I’m in an agency owner’s slack channel where it’s common to ask questions about how to improve and grow businesses. I enjoy popping in every few days and joining in the conversation!
Last week, one question stopped me in my tracks. This agency owner asked:
“If anyone is willing to share, I’d like to know the cost range for a website that is around 20 pages. We are trying to figure out if we are overpriced or underpriced. Assume that there’s new content, design, and development. Thanks!”
Before you go on, I’d love to hear how YOU would answer this question! Hit reply and share your answer before you read on.
The most common answer she got back was, “It depends.”

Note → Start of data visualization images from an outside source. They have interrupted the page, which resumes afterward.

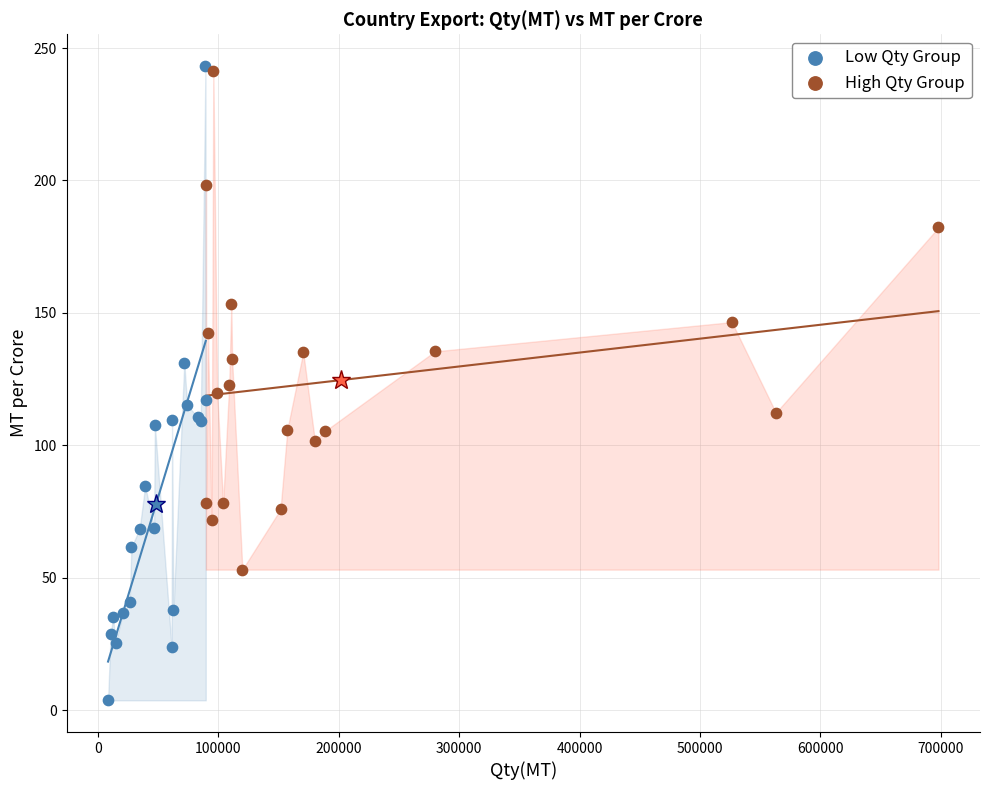

Which series has the largest Y range (max minus min)?

Low Qty Group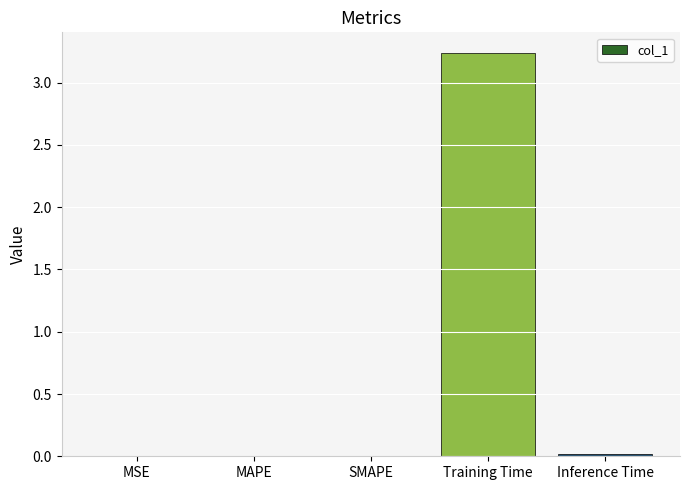

Which has a higher value, Training Time or Inference Time?

Training Time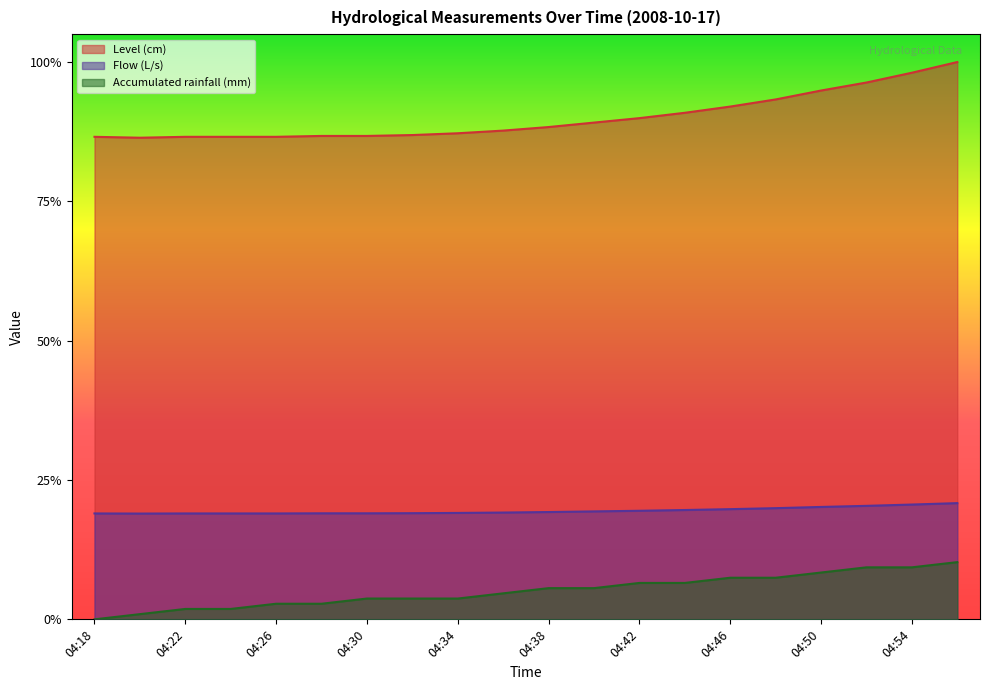

What is the sum of all Accumulated rainfall (mm) values?

1.0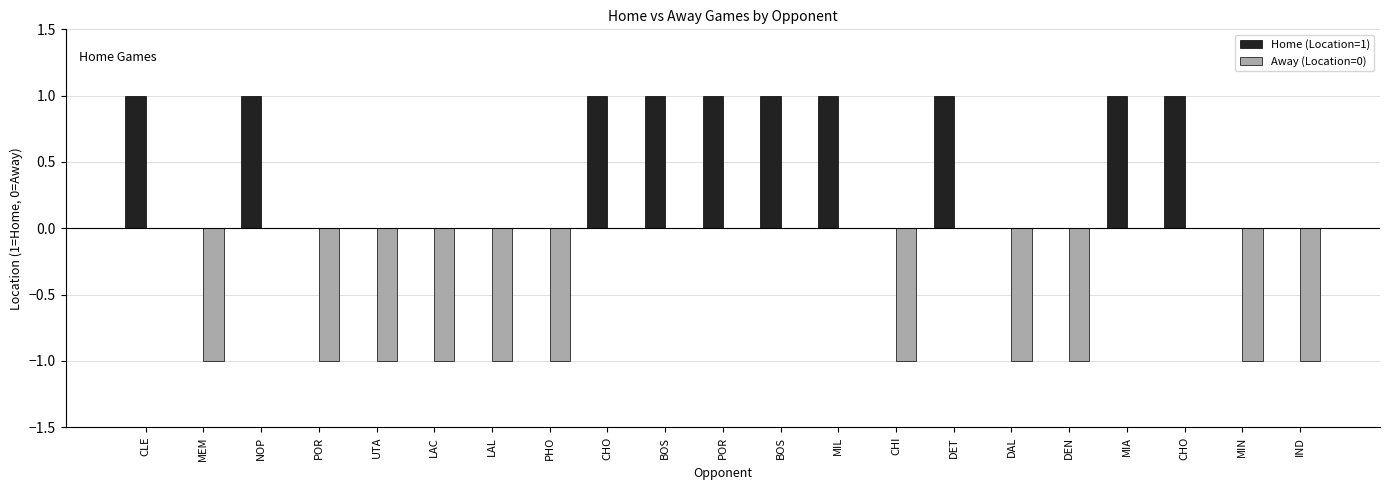

Does the chart contain stacked bars?

No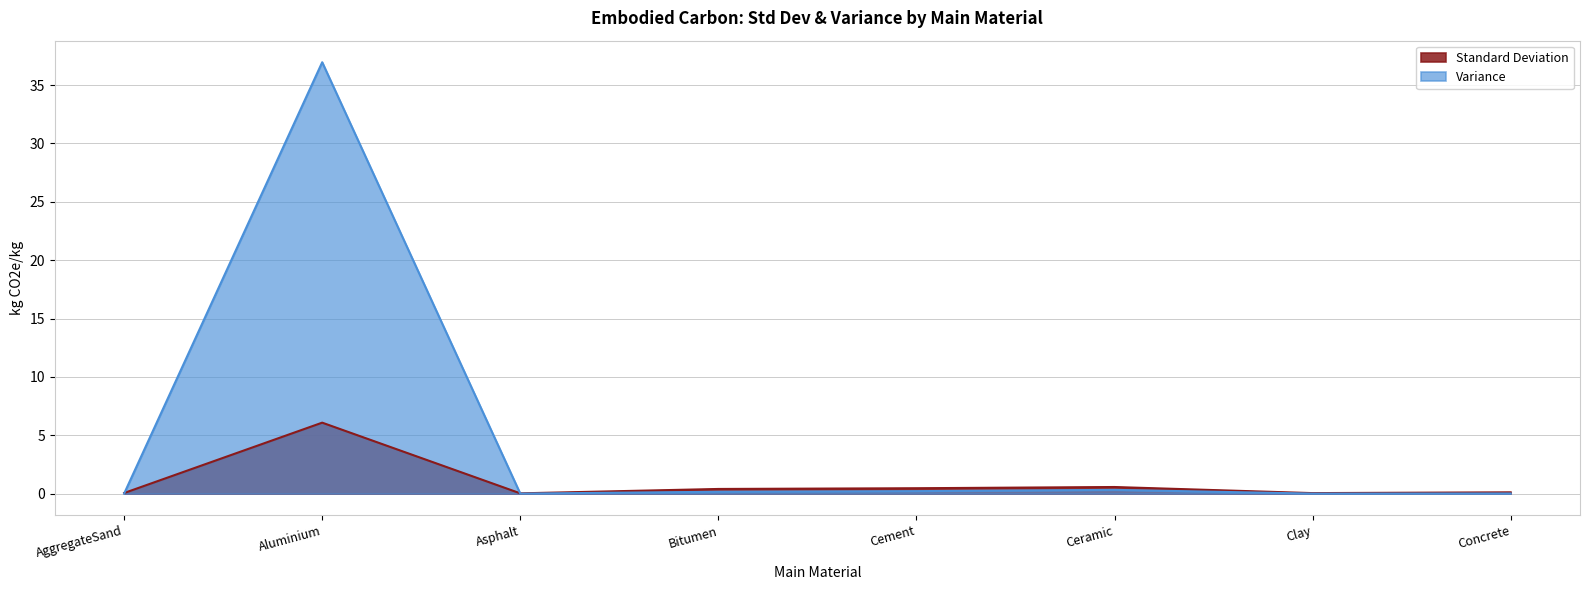

How many categories are shown in the chart?

8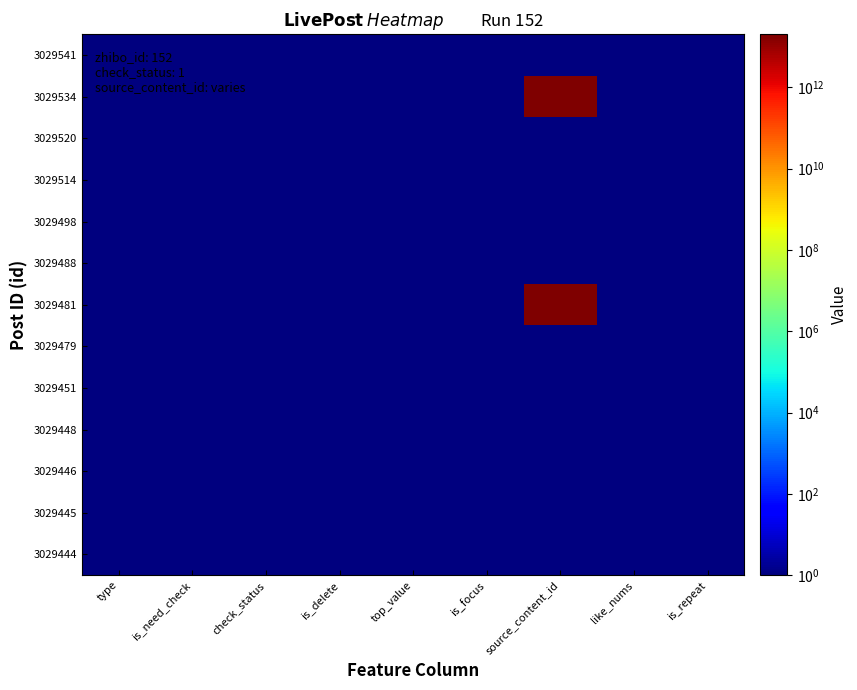

Which has a higher value, source_content_id or is_delete?

source_content_id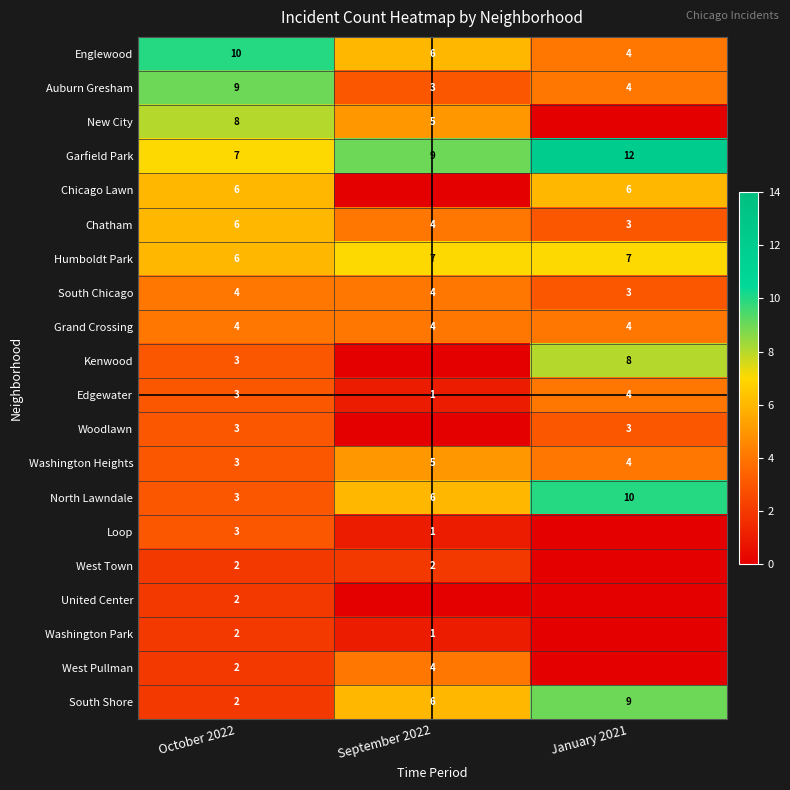

Read the Washington Heights value at January 2021.

4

Several people pointed out that we needed more information. What are the customer’s goals? Is SEO ranking a factor? Are there integrations with 3rd party systems?
Then the numbers that she got back blew my mind. One person said $350! Another person said, “$15-$20k for a WordPress site built off an existing theme to around $50-$80k for a custom site with photography, graphics, etc.” While a third mentioned a site, they built for a major shoe company that was over $500K.
What’s my work worth?
This agency owner had an assumption that building a website has intrinsic worth, but she’s dead wrong.
The only person who can judge the value of that website is the customer who’s buying it!
You might do the same work and build similar websites, one for a local coffee shop and the other for a leading software company promoting an event for their customers. The time, effort, and expertise you put into each site might be very similar. Do you think the coffee shop and the software company would want to pay the same?
The software company has more to gain (or lose) from a successful project; they need confidence that you can build a competent website and deliver it on time, bug-free, and with a terrific user experience. If you fail at those things, the buyer might lose their job!
Satisfying those factors may increase your costs (maybe you add a dedicated PM or bring in a UX designer), or it may not. That’s not the point.
The value of your work cannot be measured outside of the customer’s context. In other words, you don’t price the project; you price the customer.”